Begin at the top of the records and copy each line exactly. The line containing "Pattaya police station" is the last one to include.

::: LISTED RECORDS

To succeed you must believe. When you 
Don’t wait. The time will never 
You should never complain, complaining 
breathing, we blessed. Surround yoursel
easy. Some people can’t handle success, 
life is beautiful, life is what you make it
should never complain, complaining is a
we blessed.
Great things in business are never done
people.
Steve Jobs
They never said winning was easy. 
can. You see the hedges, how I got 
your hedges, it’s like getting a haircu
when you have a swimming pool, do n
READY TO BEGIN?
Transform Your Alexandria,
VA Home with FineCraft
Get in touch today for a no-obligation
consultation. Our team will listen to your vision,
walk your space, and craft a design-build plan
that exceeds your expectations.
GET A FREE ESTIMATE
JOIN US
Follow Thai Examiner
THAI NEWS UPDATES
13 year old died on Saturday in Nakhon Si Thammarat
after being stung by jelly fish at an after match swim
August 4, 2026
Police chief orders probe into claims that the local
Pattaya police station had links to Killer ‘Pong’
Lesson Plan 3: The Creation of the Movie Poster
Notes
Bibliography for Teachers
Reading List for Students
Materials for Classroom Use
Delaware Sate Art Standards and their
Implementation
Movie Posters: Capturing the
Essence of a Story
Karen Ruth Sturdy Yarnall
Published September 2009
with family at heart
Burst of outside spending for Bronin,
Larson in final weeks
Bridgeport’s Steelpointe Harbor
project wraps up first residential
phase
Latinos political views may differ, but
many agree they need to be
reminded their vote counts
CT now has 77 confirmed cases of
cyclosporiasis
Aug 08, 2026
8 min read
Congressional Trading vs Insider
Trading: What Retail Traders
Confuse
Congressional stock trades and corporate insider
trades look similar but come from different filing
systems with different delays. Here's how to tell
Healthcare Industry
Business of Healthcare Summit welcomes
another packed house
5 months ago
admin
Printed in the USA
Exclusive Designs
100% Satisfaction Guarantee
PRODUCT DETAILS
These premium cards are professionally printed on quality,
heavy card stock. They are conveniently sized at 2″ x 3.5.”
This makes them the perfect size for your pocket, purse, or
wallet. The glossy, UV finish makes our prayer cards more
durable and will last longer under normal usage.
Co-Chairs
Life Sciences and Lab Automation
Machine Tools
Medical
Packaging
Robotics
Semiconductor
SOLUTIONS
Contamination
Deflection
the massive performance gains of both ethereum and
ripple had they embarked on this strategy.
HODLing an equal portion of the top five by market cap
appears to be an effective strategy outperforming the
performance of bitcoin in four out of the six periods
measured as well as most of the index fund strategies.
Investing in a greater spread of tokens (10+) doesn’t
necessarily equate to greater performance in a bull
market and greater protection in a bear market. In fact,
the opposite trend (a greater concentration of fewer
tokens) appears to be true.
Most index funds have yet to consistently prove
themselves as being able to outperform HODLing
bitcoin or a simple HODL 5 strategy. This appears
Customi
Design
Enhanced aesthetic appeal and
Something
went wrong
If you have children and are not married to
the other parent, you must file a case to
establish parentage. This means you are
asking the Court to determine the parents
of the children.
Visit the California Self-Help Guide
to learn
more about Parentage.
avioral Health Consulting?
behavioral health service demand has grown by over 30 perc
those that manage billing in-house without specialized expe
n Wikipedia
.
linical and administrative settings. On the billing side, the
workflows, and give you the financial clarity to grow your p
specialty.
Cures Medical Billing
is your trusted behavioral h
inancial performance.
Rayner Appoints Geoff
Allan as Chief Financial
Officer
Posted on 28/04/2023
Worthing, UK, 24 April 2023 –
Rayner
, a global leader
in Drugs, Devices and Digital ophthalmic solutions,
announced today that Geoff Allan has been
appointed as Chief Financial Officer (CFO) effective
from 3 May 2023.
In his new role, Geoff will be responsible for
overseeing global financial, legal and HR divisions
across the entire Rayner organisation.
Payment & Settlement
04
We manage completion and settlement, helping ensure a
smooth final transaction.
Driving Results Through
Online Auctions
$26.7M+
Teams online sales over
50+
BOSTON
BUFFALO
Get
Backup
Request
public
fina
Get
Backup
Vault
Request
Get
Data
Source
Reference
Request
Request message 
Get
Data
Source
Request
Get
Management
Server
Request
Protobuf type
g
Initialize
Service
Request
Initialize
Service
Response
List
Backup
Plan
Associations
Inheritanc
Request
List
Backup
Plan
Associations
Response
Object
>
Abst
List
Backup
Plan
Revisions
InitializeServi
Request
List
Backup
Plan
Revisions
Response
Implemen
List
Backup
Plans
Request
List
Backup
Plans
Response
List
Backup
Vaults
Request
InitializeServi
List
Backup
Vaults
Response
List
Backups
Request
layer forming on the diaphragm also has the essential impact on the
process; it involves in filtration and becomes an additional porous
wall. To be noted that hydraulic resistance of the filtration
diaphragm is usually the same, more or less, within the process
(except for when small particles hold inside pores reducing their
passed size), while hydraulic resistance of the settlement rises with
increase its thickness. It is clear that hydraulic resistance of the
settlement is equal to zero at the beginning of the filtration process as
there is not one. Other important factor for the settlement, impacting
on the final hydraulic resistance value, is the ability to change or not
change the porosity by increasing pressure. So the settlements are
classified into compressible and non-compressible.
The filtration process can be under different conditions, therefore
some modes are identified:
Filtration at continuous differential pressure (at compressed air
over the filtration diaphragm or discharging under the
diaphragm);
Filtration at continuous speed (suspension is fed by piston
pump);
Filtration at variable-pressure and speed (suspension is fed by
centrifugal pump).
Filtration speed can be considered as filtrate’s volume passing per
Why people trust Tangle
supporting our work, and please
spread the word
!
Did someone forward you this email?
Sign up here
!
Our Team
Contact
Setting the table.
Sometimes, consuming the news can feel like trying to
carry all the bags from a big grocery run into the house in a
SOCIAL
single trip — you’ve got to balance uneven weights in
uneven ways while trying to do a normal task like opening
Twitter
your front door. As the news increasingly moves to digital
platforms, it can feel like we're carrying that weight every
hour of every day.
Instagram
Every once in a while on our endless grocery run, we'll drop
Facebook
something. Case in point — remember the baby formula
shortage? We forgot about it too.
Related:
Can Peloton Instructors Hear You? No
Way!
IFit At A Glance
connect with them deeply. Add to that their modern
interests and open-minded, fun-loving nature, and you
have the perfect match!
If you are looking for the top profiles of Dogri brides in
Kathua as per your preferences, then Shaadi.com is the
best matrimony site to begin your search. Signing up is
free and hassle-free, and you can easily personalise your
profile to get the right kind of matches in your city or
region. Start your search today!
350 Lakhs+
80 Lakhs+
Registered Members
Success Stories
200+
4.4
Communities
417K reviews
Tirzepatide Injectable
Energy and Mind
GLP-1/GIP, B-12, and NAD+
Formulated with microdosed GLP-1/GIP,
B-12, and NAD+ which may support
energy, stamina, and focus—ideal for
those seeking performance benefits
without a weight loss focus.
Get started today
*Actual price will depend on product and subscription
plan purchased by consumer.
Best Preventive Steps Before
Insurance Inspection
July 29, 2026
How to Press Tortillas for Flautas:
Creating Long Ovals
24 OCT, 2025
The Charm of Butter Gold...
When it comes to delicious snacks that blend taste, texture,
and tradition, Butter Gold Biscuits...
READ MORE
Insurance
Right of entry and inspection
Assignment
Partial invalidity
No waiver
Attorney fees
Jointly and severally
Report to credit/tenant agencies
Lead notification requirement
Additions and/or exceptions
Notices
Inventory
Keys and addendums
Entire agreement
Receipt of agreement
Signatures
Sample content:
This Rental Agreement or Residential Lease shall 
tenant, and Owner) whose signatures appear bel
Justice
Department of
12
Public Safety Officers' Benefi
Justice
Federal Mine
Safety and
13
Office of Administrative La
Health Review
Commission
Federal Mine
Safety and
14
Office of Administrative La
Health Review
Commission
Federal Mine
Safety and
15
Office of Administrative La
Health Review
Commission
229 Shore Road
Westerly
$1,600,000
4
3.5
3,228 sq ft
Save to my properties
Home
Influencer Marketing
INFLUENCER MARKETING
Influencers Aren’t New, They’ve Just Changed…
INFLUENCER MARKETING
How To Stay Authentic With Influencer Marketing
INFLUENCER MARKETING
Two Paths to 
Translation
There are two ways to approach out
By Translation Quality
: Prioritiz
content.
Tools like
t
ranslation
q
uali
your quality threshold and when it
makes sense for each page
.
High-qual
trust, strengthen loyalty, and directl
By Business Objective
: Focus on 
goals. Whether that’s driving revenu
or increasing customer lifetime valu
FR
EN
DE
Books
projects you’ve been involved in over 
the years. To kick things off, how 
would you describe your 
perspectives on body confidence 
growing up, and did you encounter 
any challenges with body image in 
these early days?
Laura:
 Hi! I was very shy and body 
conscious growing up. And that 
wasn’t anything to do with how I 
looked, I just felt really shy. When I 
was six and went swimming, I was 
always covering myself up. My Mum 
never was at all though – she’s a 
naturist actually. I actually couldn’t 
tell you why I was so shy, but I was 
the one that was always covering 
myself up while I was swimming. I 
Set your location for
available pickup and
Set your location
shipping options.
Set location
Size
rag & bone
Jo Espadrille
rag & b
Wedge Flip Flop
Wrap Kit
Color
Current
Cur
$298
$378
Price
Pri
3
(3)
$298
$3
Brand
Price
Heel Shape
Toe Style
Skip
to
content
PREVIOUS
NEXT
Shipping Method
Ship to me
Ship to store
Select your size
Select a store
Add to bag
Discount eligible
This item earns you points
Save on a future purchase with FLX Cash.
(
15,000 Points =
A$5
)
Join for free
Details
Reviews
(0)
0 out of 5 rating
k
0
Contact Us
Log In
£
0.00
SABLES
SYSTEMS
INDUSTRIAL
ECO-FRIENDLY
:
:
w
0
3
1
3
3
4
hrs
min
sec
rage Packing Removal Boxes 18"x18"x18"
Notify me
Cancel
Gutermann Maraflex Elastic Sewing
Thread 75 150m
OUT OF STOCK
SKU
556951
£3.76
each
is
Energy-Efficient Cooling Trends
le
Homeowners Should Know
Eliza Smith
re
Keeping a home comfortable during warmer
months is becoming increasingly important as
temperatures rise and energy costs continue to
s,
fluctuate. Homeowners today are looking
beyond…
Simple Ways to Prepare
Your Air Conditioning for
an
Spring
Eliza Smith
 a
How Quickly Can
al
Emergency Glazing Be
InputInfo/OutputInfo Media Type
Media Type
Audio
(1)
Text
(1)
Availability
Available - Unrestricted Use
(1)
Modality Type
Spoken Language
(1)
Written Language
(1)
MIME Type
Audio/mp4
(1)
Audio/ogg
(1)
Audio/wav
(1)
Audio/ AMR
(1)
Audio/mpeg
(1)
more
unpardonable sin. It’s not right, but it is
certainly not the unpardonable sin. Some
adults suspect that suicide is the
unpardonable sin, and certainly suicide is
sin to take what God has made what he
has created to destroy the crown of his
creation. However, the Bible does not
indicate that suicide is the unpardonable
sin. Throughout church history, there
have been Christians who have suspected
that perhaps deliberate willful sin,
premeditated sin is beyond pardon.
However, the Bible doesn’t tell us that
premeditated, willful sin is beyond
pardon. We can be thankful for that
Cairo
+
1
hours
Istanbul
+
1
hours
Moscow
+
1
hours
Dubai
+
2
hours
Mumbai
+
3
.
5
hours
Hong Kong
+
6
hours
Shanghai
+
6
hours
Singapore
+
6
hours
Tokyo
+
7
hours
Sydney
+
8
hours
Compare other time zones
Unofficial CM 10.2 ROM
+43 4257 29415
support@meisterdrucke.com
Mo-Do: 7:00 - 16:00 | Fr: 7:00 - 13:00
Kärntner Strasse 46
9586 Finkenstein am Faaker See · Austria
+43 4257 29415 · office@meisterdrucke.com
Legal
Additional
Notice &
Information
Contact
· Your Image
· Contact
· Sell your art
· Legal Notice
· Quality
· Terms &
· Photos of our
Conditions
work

::::::

• _FINISHED EXERCISE_:
To succeed you must believe. When you 
Don’t wait. The time will never 
You should never complain, complaining 
breathing, we blessed. Surround yoursel
easy. Some people can’t handle success, 
life is beautiful, life is what you make it
should never complain, complaining is a
we blessed.
Great things in business are never done
people.
Steve Jobs
They never said winning was easy. 
can. You see the hedges, how I got 
your hedges, it’s like getting a haircu
when you have a swimming pool, do n
READY TO BEGIN?
Transform Your Alexandria,
VA Home with FineCraft
Get in touch today for a no-obligation
consultation. Our team will listen to your vision,
walk your space, and craft a design-build plan
that exceeds your expectations.
GET A FREE ESTIMATE
JOIN US
Follow Thai Examiner
THAI NEWS UPDATES
13 year old died on Saturday in Nakhon Si Thammarat
after being stung by jelly fish at an after match swim
August 4, 2026
Police chief orders probe into claims that the local
Pattaya police station had links to Killer ‘Pong’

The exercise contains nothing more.